Osteoporosis is a condition characterized by a loss of bone tissue, causing bones to become porous, brittle, and highly susceptible to fracture. This decrease in bone density significantly increases the risk of breaking bones, even from minor stresses or falls. To ensure consistent diagnosis and effective management, the World Health Organization (WHO) established standardized criteria based on objective measurements of bone mineral density (BMD). These definitions allow healthcare providers to reliably identify individuals who require intervention.
The Diagnostic Tool: DXA Scans
The foundation of the WHO’s diagnostic criteria is the Dual-energy X-ray Absorptiometry (DXA) scan. This non-invasive procedure is the standard for measuring Bone Mineral Density (BMD) and assessing fracture risk. The DXA machine uses a very low dose of X-ray radiation to determine the amount of calcium and other minerals in a specific section of bone.
The results of the scan provide a direct measure of BMD, typically expressed in grams per square centimeter. Measurements are primarily taken at central skeletal sites, most commonly the hip (specifically the femoral neck) and the lumbar spine. These sites are selected because they are frequent locations for fragility fractures and show changes in bone mass earlier. The raw BMD data is then converted into the T-score for diagnostic classification.
Understanding the T-Score System
The T-score is the standardized metric derived from the DXA scan, comparing a patient’s bone density against a specific reference population. It represents the number of standard deviations (SD) the patient’s measured BMD falls above or below the average BMD of a healthy young adult. This reference group represents the peak bone mass typically achieved between the ages of 25 and 35.
The T-score indicates how far a person’s bone health has declined from this optimal peak. A negative T-score signifies lower bone density than the young adult average. Each decrease of one standard deviation below the average approximately doubles the risk for a bone fracture. The T-score is the primary value used for diagnosing osteoporosis in postmenopausal women and men aged 50 years and older.
The WHO Classification Thresholds
The WHO established specific numerical thresholds for the T-score to define categories of bone health.
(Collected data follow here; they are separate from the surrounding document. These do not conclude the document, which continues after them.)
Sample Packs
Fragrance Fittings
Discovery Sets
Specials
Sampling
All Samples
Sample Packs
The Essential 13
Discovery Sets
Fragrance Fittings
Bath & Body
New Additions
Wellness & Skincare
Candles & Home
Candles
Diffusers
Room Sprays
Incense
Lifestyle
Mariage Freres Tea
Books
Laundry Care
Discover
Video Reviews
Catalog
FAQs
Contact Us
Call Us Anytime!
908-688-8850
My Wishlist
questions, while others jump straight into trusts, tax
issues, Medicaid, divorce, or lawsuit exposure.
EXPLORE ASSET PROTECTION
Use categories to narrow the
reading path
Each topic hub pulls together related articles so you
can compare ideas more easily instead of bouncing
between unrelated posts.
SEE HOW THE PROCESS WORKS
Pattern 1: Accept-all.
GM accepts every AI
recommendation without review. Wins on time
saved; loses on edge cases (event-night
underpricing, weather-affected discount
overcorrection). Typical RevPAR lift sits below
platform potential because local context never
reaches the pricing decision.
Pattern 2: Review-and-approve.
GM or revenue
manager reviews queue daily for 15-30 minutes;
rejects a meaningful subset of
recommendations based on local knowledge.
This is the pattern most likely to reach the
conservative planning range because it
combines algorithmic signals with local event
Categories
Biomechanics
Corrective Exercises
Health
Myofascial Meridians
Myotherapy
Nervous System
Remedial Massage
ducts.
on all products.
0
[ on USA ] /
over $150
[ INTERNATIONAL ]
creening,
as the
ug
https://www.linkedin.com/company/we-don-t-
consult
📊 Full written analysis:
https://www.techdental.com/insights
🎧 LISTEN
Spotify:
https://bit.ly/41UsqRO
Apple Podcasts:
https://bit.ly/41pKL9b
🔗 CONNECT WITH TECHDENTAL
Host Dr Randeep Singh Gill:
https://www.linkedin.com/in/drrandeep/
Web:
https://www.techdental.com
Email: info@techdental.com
A T-score of -1.0 or higher represents normal bone density, indicating the individual’s BMD is within one standard deviation of the young adult mean.
If the T-score falls between -1.0 and -2.5, the condition is classified as osteopenia (low bone mass). Osteopenia is a precursor to osteoporosis, representing bone density that is below average but does not yet meet the formal criteria for osteoporosis.
The diagnosis of osteoporosis is made when the T-score is -2.5 or lower at the lumbar spine, femoral neck, or total hip. This threshold is clinically significant as it identifies individuals with a substantially increased risk of fragility fractures.
Severe Osteoporosis
For patients meeting the T-score criterion of -2.5 or lower who have already experienced a fragility fracture, the condition is classified as severe or established osteoporosis. This diagnosis highlights that bone weakness has progressed to the point of causing a fracture, often triggering immediate treatment to prevent future breaks.